In the study profiled, the researchers set out to characterize the dual targeting system through co-expression of high-affinity engagement of co-stimulatory molecules with a BCMA CAR. Using LUMICKS’ z-Movi Analyzer, the researchers were able to determine that dual targeting with CD38-binding CCR enhanced the cytotoxicity of BCMA-CAR-T cells by increasing their binding avidity. This increasing activity improved the overall sensitivity of these cells as compared to other approved therapies. The measurement of cell avidity’s power as a functional biomarker provided strong support for the mechanism of action underlying these results and a rational basis for ongoing efforts to improve next-generation CARs for enhanced therapeutic efficacy.

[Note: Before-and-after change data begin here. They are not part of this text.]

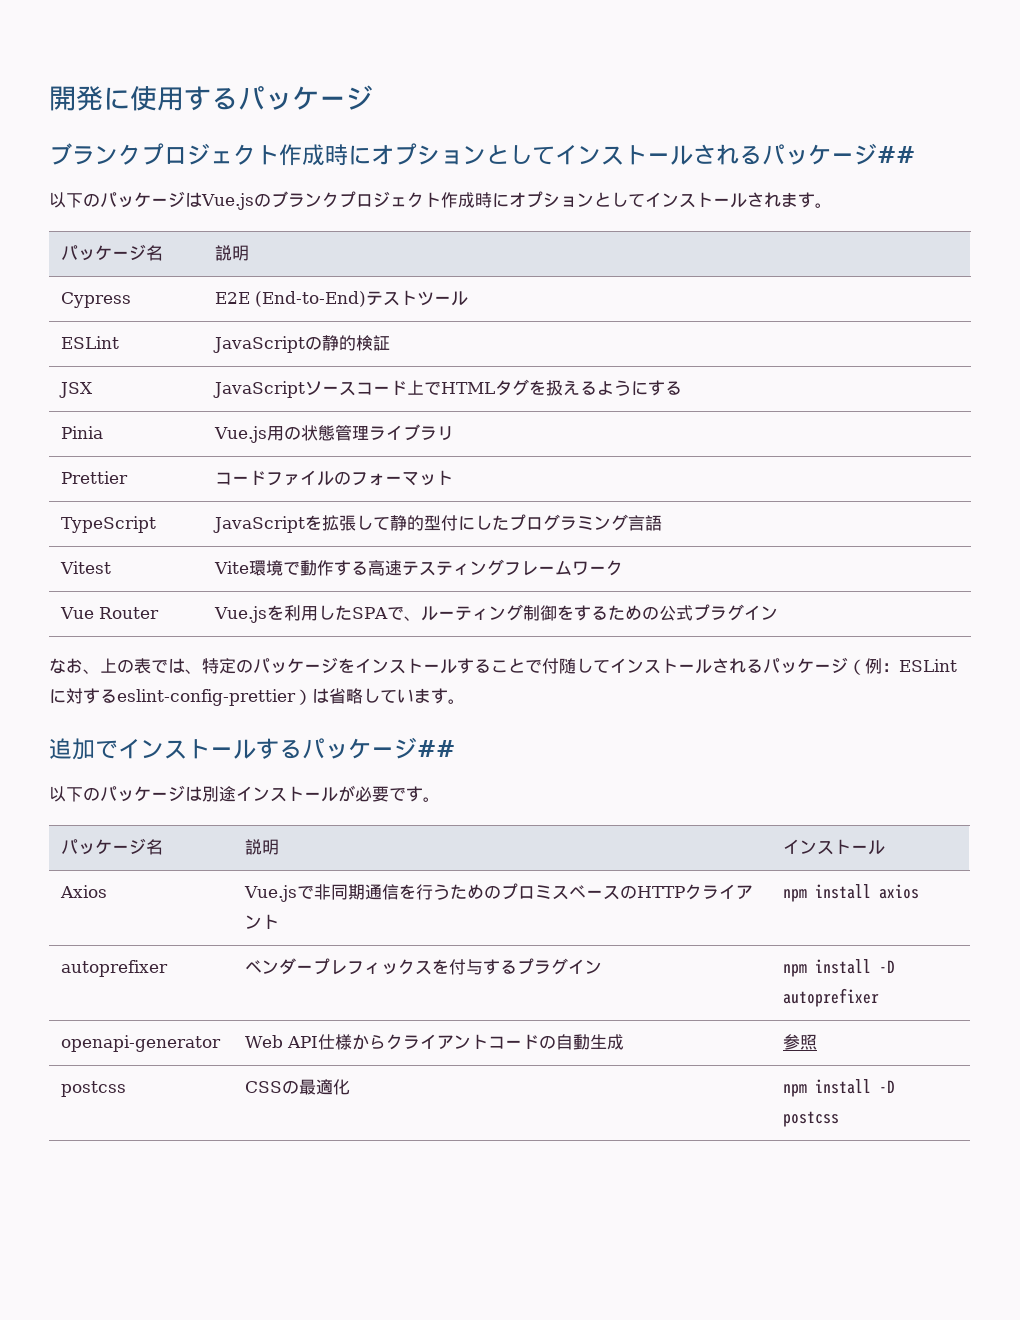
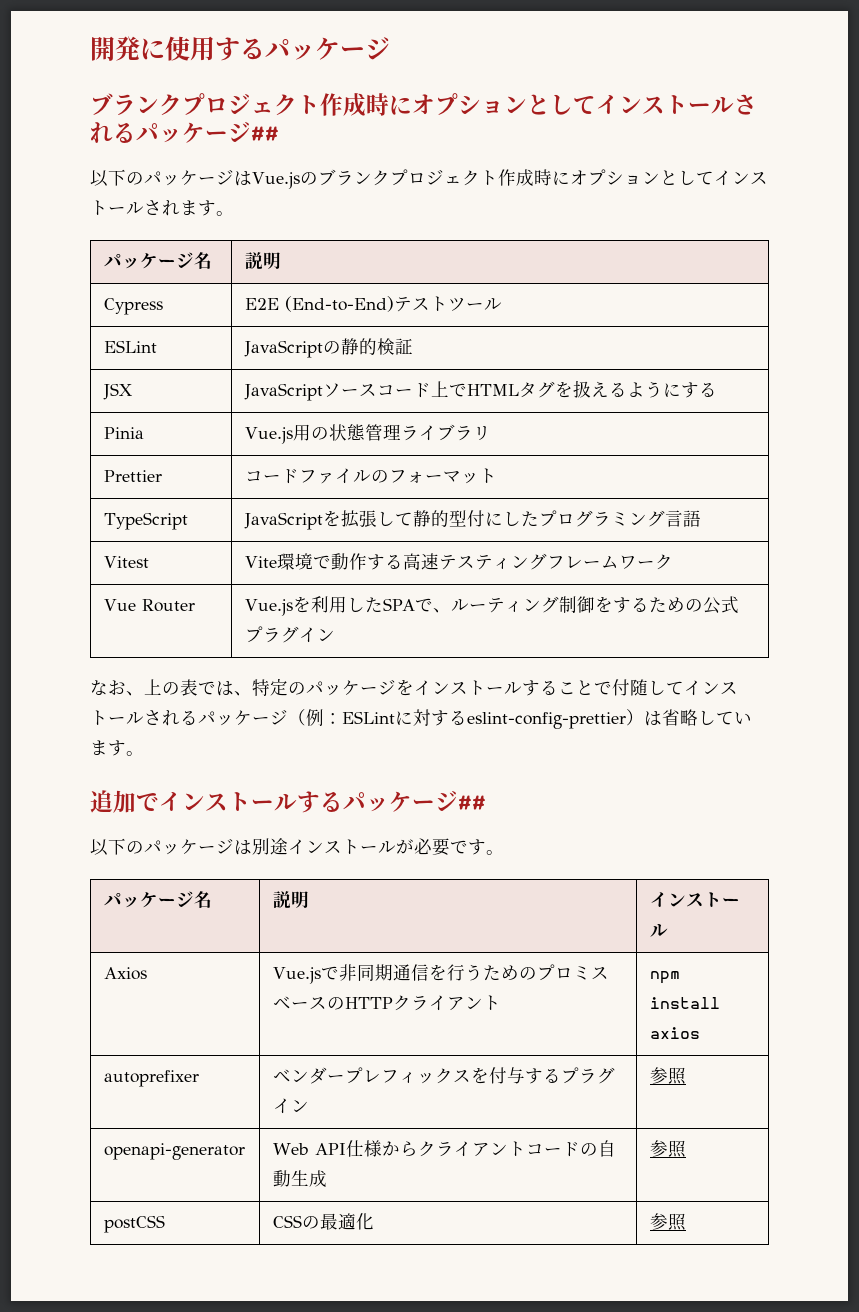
[783,959,896,977] [783,988,880,1007] npm install -D autoprefixer -> [649,1067,686,1085] 参照
[61,1081,127,1097] postcss -> [103,1215,165,1233] postCSS
[783,1079,896,1097] [783,1111,840,1127] npm install -D postcss -> [649,1213,686,1231] 参照

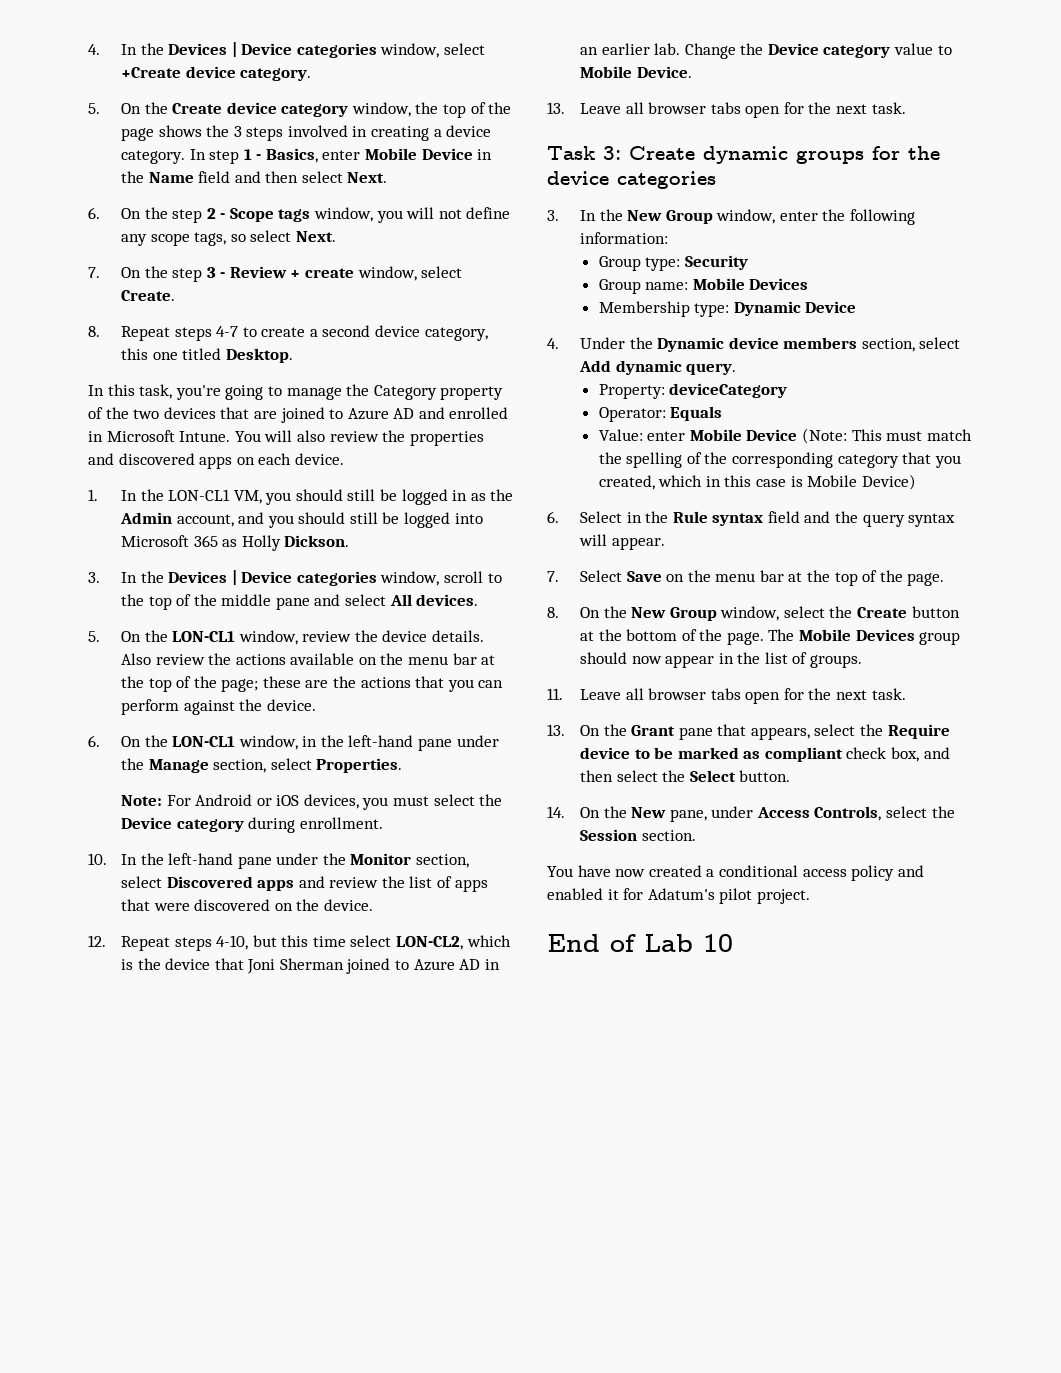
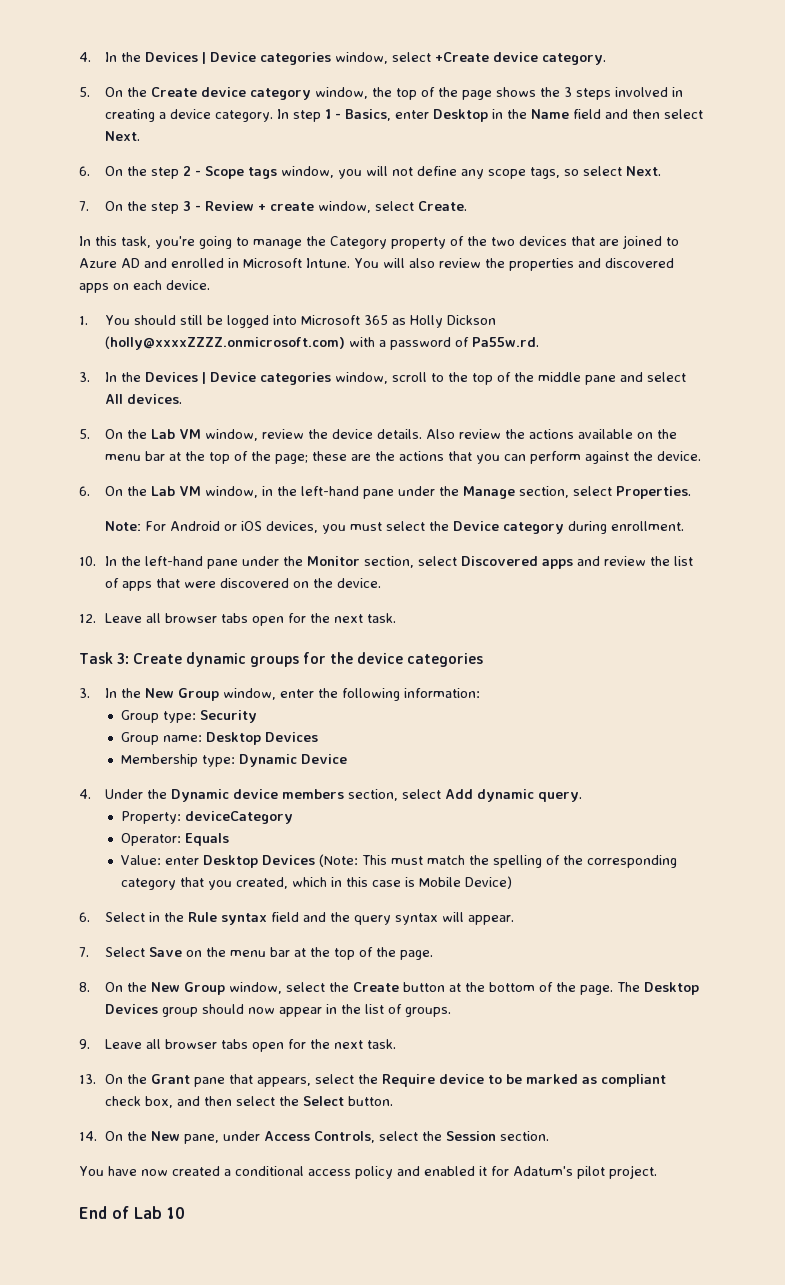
[365,148,473,160] Mobile Device -> [433,109,489,122] Desktop
[88,325,488,341] [120,348,293,363] // 8. Repeat steps 4-7 to create a second device category, this one titled Desktop. -> (468, 206) none
[120,489,514,505] [119,512,294,528] In the LON-CL1 VM, you should still be logged in as the Admin account, and you -> [105,315,131,325] You
[284,535,350,547] Dickson. -> [447,315,497,325] [105,336,540,350] Dickson (holly@xxxxZZZZ.onmicrosoft.com) with a password of Pa55w.rd.
[172,631,236,642] LON-CL1 -> [151,429,202,439] Lab VM
[172,736,236,747] LON-CL1 -> [151,486,202,496] Lab VM
[120,935,511,951] [120,958,500,974] [579,43,952,59] [579,66,692,78] [547,102,565,114] Repeat steps 4-10, but this time select LON-CL2, which is the device that Joni Sherman joined to Azure AD in an earlier lab. Change the Device category value to Mobile Device. // 13. -> (96, 618) none
[692,278,745,290] Mobile -> [206,732,262,745] Desktop
[689,429,798,441] Mobile Device -> [203,855,316,868] Desktop Devices
[799,629,852,641] Mobile -> [644,982,700,995] Desktop
[547,688,563,700] 11. -> [79,1039,90,1049] 9.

"The z-Movi platform’s distinct ability to measure and quantify avidity provides a powerful tool for immuno-oncologists," said Maria Themeli, M.D., Ph.D. Assistant Professor at Amsterdam UMC and corresponding author of the study. "The instrument provided an essential piece of evidence in our investigation, giving us critical insight into how these engineered cells work and what is ultimately responsible for their changes in behavior with this new dual-targeting strategy. Understanding mechanism of action is fundamentally important for any effective drug development study."

The LUMICKS z-Movi platform provides the unique ability to measure the avidity of hundreds of cells in parallel using an intuitive and convenient workflow based on the application of acoustic force. The strength of interaction between single targeting (first generation) and double-targeting T cells and MM1.S target cells was measured in the study. Statistically robust differences in avidity were measured between the two CAR designs, demonstrating the underlying cause of the enhanced cytotoxicity of the dual targeting system.

"This innovative new work, highlighting LUMICKS’ z-Movi as a critical tool to enable CAR-T developers to precisely understand fundamental principles of therapy design, is both exciting and important," said Andrea Candelli, Ph.D., Chief Scientific Officer and co-founder of LUMICKS. "This is the first step in our mission to demonstrate and validate the power of cell avidity as the biomarker for immuno-oncology research and development."